Oh right, Matlab has serious bugs which make it hang or crash if displayed on a 10 bpc display, reported but unfixed since years. Their graphics team are extremely poor performers. If you wanted a GUI, you may want to give the open-source and free Octave a try, simply by installing the octave-psychtoolbox-3 package from NeuroDebian as well, and launching octave --gui. A handful of volunteers can do a better job at this than Mathworks graphics team, and Octave’s GUI should work fine at 10 bpc, like pretty much almost any other modern app on Linux.
However, this sounds like you are not using a separate “experimenter control monitor” separate from the 3 HDRdisplays for the Desktop GUI and Matlab? If you setup a dual-X-Screen setup with X-Screen 0 for the GUI and X-Screen 1 for the 3 HDR monitors, you can select 10 bpc for the screen 1 for your stimuli, and leave screen 0 at standard 8 bpc, so deficient Matlab can cope and display its GUI. I think XOrgConfCreator should be able to do that even with NVidia’s proprietary drivers, but if not, you could also use NVidia’s nvidia-settings GUI to generate such a configuration iirc.

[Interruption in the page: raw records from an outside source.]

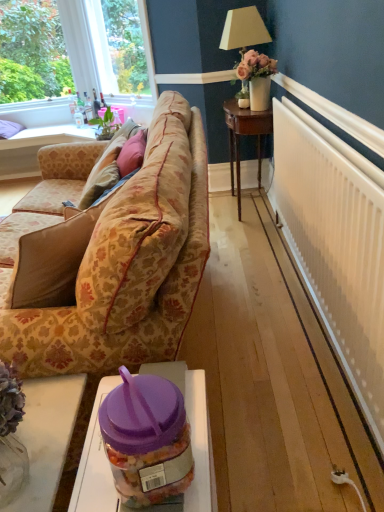
Question: Is velvet pink pillow at center to the right of clear glass window at upper left from the viewer's perspective?

Choices:
 (A) yes
 (B) no

Answer: (A)

Question: From a real-world perspective, is velvet pink pillow at center beneath clear glass window at upper left?

Choices:
 (A) yes
 (B) no

Answer: (A)

Question: Is clear glass window at upper left located within velvet pink pillow at center?

Choices:
 (A) no
 (B) yes

Answer: (A)

Question: Can you confirm if velvet pink pillow at center is smaller than clear glass window at upper left?

Choices:
 (A) yes
 (B) no

Answer: (A)

Question: From the image's perspective, does velvet pink pillow at center appear lower than clear glass window at upper left?

Choices:
 (A) no
 (B) yes

Answer: (B)

Question: Does velvet pink pillow at center have a lesser width compared to clear glass window at upper left?

Choices:
 (A) no
 (B) yes

Answer: (B)

Question: From a real-world perspective, is wooden coffee table at lower left, the third table from the bottom, under purple plastic jar at lower center, arranged as the 2th table when viewed from the top?

Choices:
 (A) no
 (B) yes

Answer: (B)

Question: Is wooden coffee table at lower left, marked as the 1th table in a left-to-right arrangement, smaller than purple plastic jar at lower center, the second table in the bottom-to-top sequence?

Choices:
 (A) no
 (B) yes

Answer: (A)

Question: Is purple plastic jar at lower center, arranged as the 2th table when viewed from the top, located within wooden coffee table at lower left, marked as the 1th table in a left-to-right arrangement?

Choices:
 (A) yes
 (B) no

Answer: (B)

Question: Is wooden coffee table at lower left, the third table positioned from the right, next to purple plastic jar at lower center, the second table in the bottom-to-top sequence?

Choices:
 (A) no
 (B) yes

Answer: (A)

Question: Is wooden coffee table at lower left, the 1th table viewed from the back, at the left side of purple plastic jar at lower center, arranged as the 2th table when viewed from the top?

Choices:
 (A) no
 (B) yes

Answer: (B)

Question: Does wooden coffee table at lower left, which is counted as the 1th table, starting from the top, have a greater width compared to purple plastic jar at lower center, positioned as the 1th table in right-to-left order?

Choices:
 (A) yes
 (B) no

Answer: (A)

Question: Can you confirm if clear glass window at upper left is shorter than velvet pink pillow at center?

Choices:
 (A) yes
 (B) no

Answer: (B)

XorgConfSelector needs write access to /etc/X11/xorg.conf.d/ to work. You could and probably should run PsychLinuxConfiguration once to setup permissions and other stuff to allow that. It is called automatically during DownloadPsychtoolbox etc. when getting PTB from us, but has to be manually run if you got PTB from NeuroDebian, as you apparently do.
It is a bit weird though, as your statement below about “unknown NVidia chipset” suggests you did run PsychLinuxConfiguration successfully already, which should have set up the /etc/X11/xorg.conf.d/ subfolder for read/write access by all users in the “psychtoolbox” user group? Does that folder exist, ie. in a terminal window, ll /etc/X11/
reports something containing something like… drwxrwsr-x 2 root psychtoolbox 4096 Aug 21 20:29 xorg.conf.d/
Is your user account part of the psychtoolbox group? Ie. does the output of the id
command also contain the word “psychtoolbox”?
→ If not, run PsychLinuxConfiguration again and let it add you to that group when it prompts if it should do that for you. Then XOrgConfSelector should work for a bit of extra convenience. No reboot needed, only logout/login.
That’s because your NVidia “Ampere” gpu family gpu from late 2020 is not yet recognized by PTB → Lack of funding → Falling behind on maintenance tasks, as they are lower priority, given almost nobody pays for them, except for good labs like yours. I’ve updated the detection for upcoming PTB 3.0.19 to handle Ampere and Ada Lovelace / Hopper gpu’s from the RTX 3000 / 4000 series. But even without the detection, your current PTB should still work near optimal as it assumes a Volta/Turing gpu or later if it doesn’t know what it deals with, which is the right decision in this case.
Thanks for providing this feedback, and the funding by your membership, resulting in a quick improvement.